O Produto Interno Bruto (PIB) de Santa Catarina cresceu 2,9% no acumulado dos 12 meses encerrados em março de 2026, segundo Boletim de Indicadores Econômico-Fiscais divulgado pela Secretaria de Estado do Planejamento (Seplan). O resultado ficou acima da média nacional, de 2% no mesmo período.
Os serviços foram o principal motor da economia catarinense, com alta de 4,1%, puxados pelos segmentos técnicos e profissionais (9,6%), pela administração pública (8,3%) e pelos serviços de informação (5,3%). A agropecuária avançou 3,1%, impulsionada pela pecuária, que cresceu 4,4% com recordes de faturamento na exportação de aves e suínos.
O comércio catarinense acumulou alta de 2,3% em 12 meses, contra 0,2% no país, o que coloca o estado na quinta posição entre as maiores economias brasileiras em crescimento do varejo. Na indústria, o desempenho foi desigual: a produção de alimentos cresceu 4,9%, beneficiada pela pecuária, enquanto a fabricação de veículos recuou 17% no período.

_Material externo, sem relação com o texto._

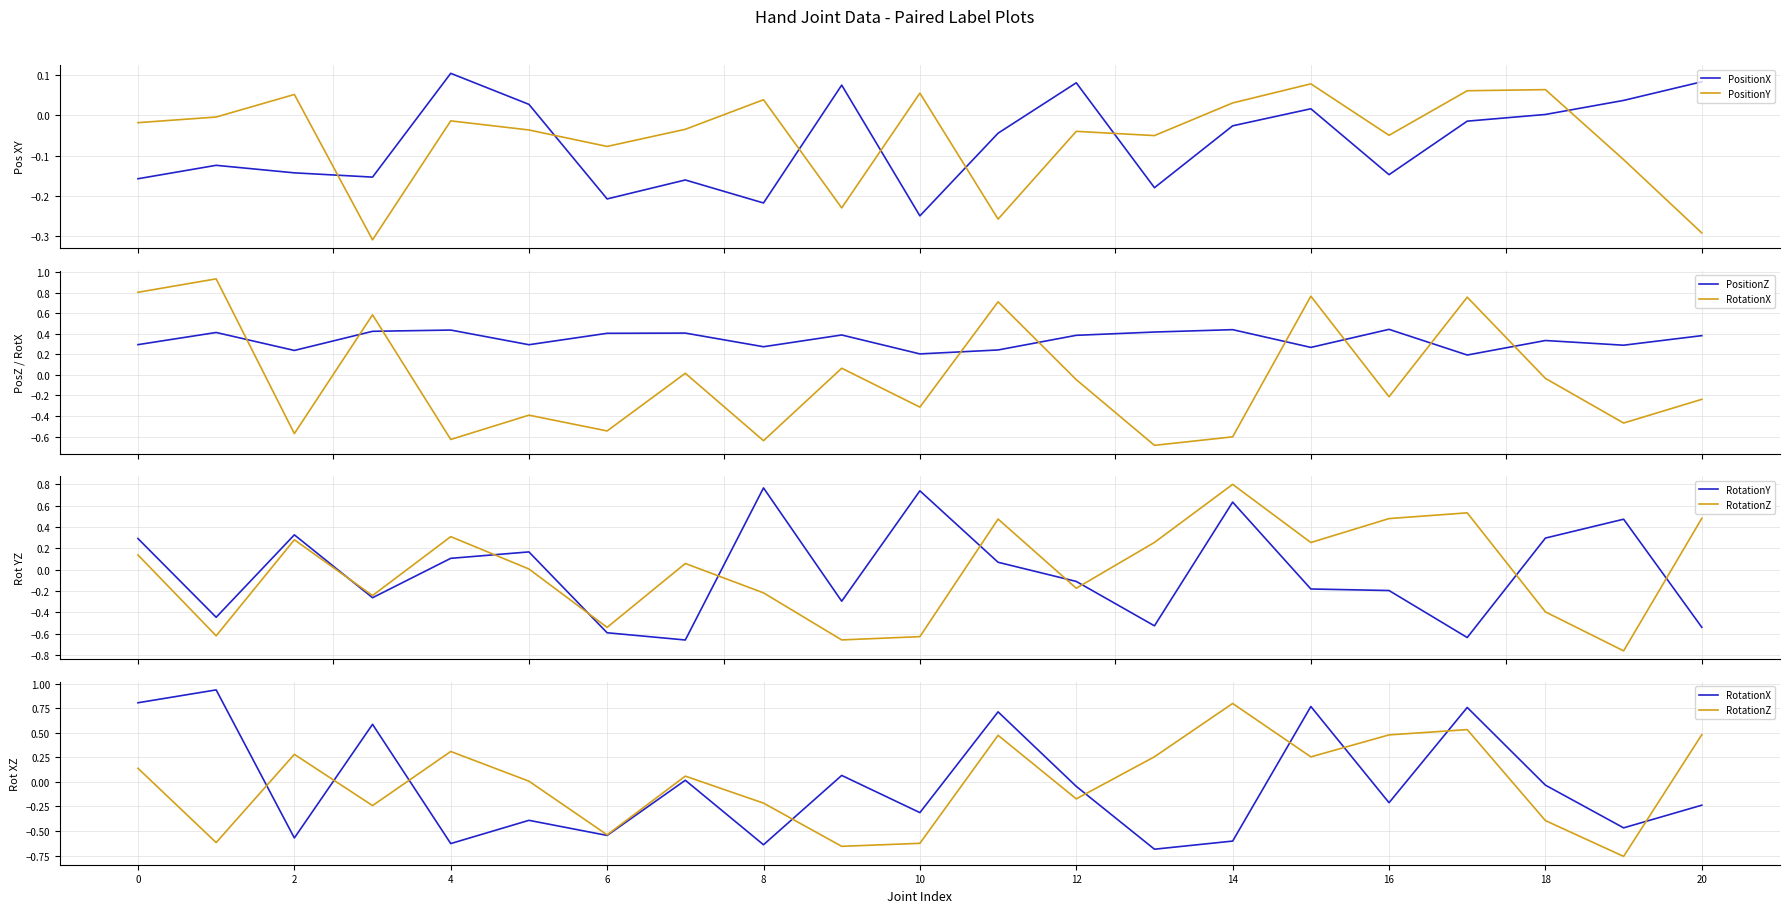

What is the smallest value displayed?

-0.8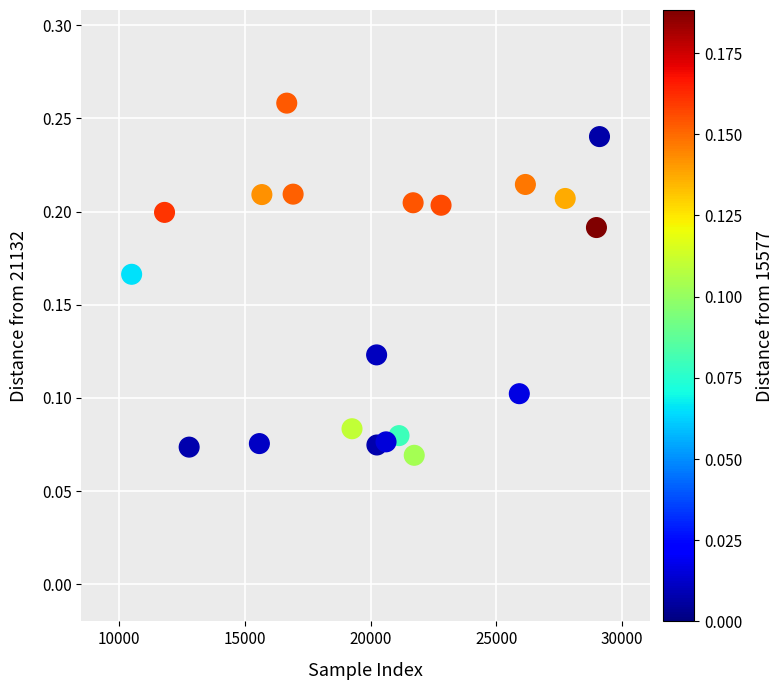

What is the range of X values (max minus min)?

18612.0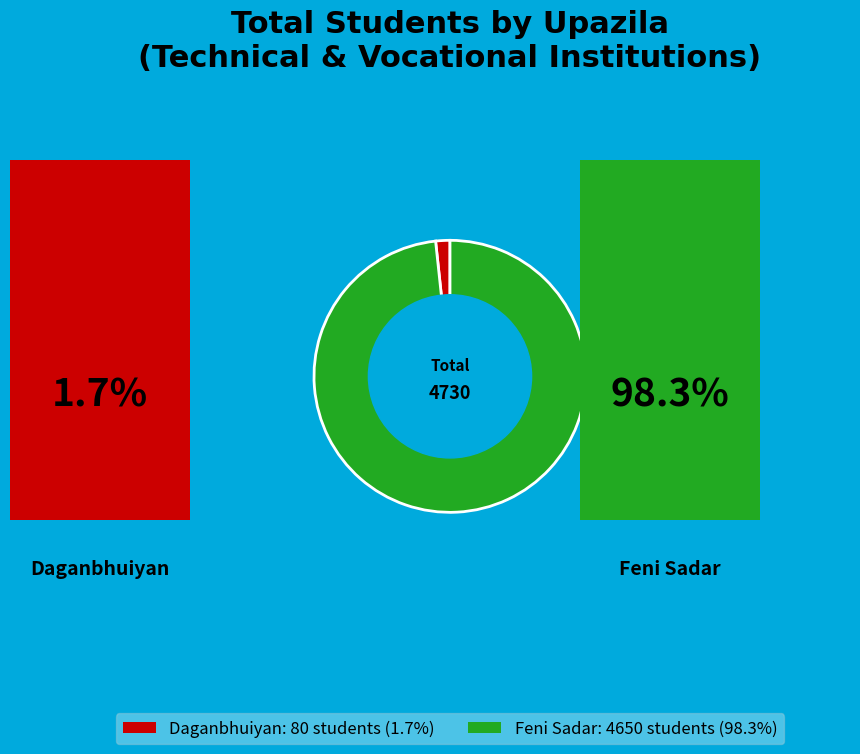

Which has a higher value, Feni Sadar or Daganbhuiyan?

Feni Sadar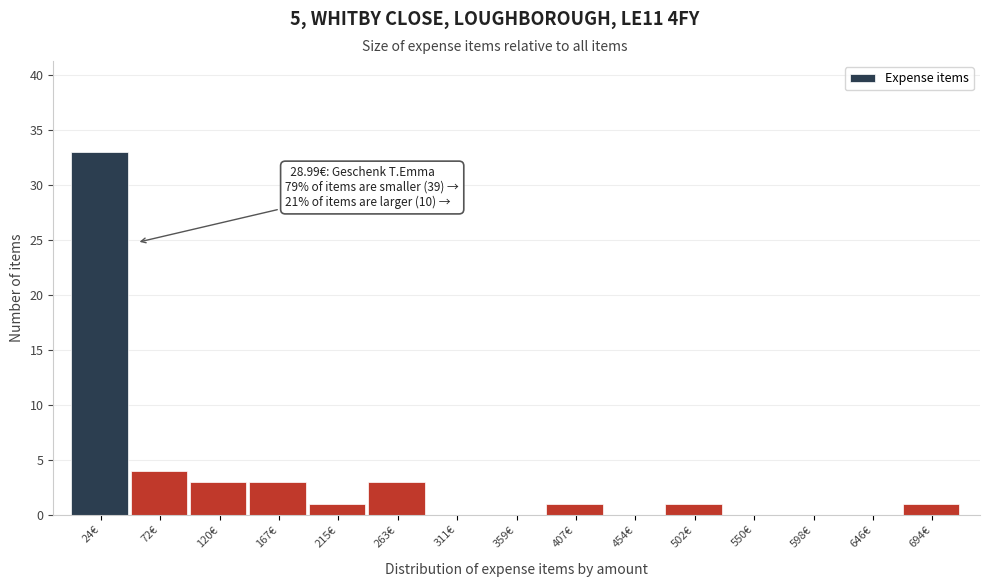

Which range on the x-axis has the tallest bar?

0 to 50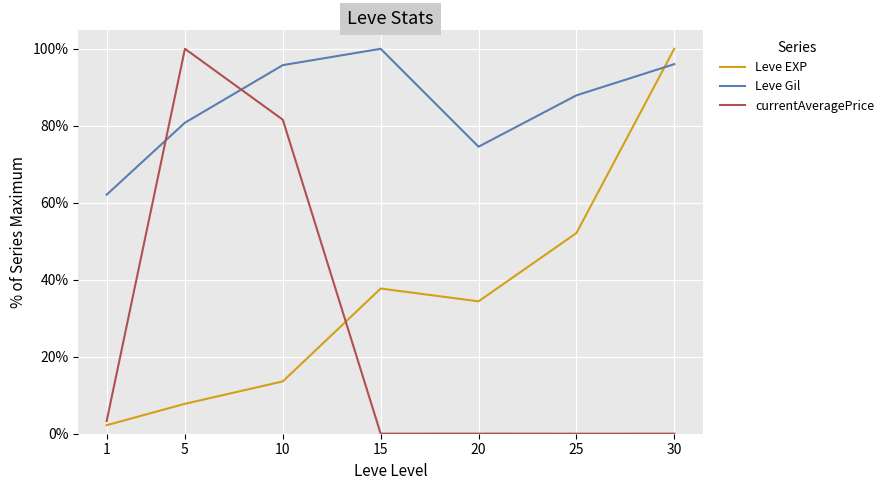

Rank the series at 1 from lowest to highest value.

Leve EXP, currentAveragePrice, Leve Gil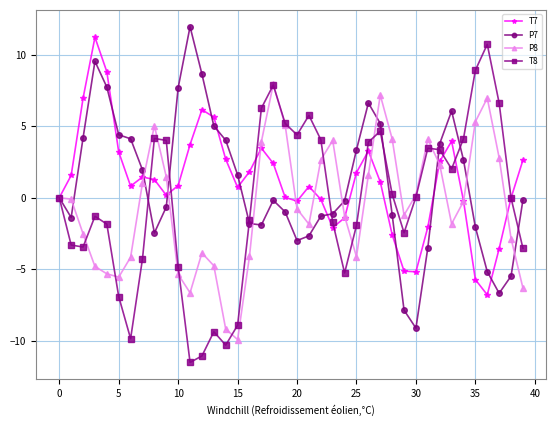

How many data points does each series have?

40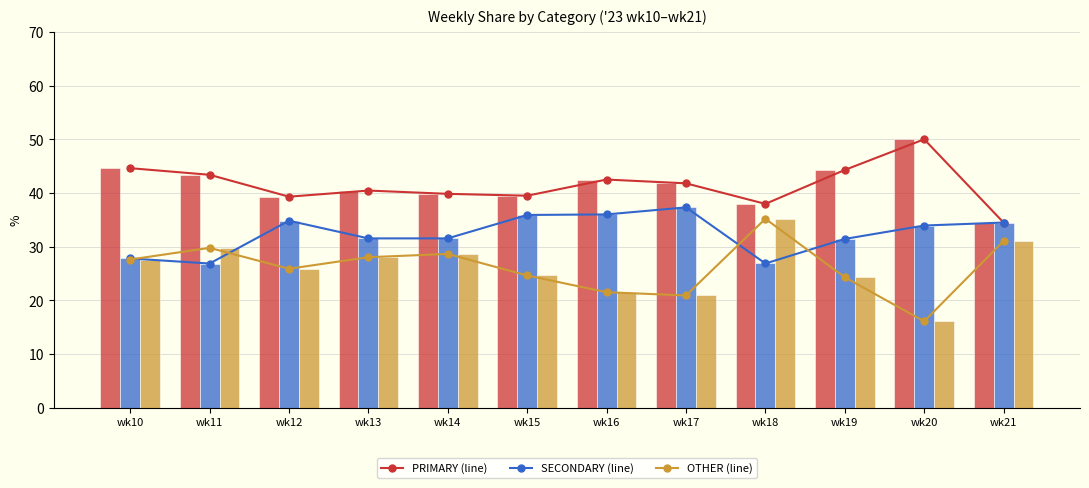

At which category does the chart reach its minimum across all series?

wk20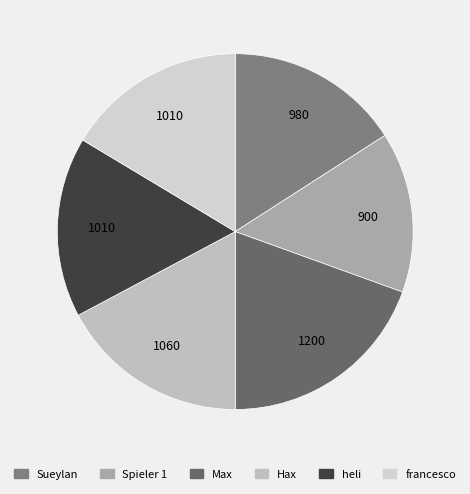

True or false: Max accounts for 19% of the total.

True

A indústria de transformação catarinense se manteve estável, ao passo que a nacional retraiu 0,9%, reflexo de juros altos, crédito restrito e do avanço de barreiras tarifárias no comércio internacional. No comércio exterior, a China se consolidou como principal destino das exportações catarinenses, enquanto Japão, México e Países Baixos ampliaram participação.
Santa Catarina também registrou a menor taxa de desocupação do Brasil no primeiro trimestre de 2026, de 2,7%, frente a uma média nacional de 6,1%. Até abril, o estado criou 63 mil vagas formais, o terceiro maior saldo do país, atrás de São Paulo e Minas Gerais, e o rendimento médio do trabalhador catarinense chegou a R$ 4.298, acima da média nacional de R$ 3.722.
“O mercado de trabalho continua sendo um dos principais pilares da economia catarinense. Santa Catarina mantém a menor taxa de desemprego do país, além de apresentar os menores índices de informalidade e subutilização da força de trabalho”, afirmou o secretário estadual do Planejamento, Arão Josino.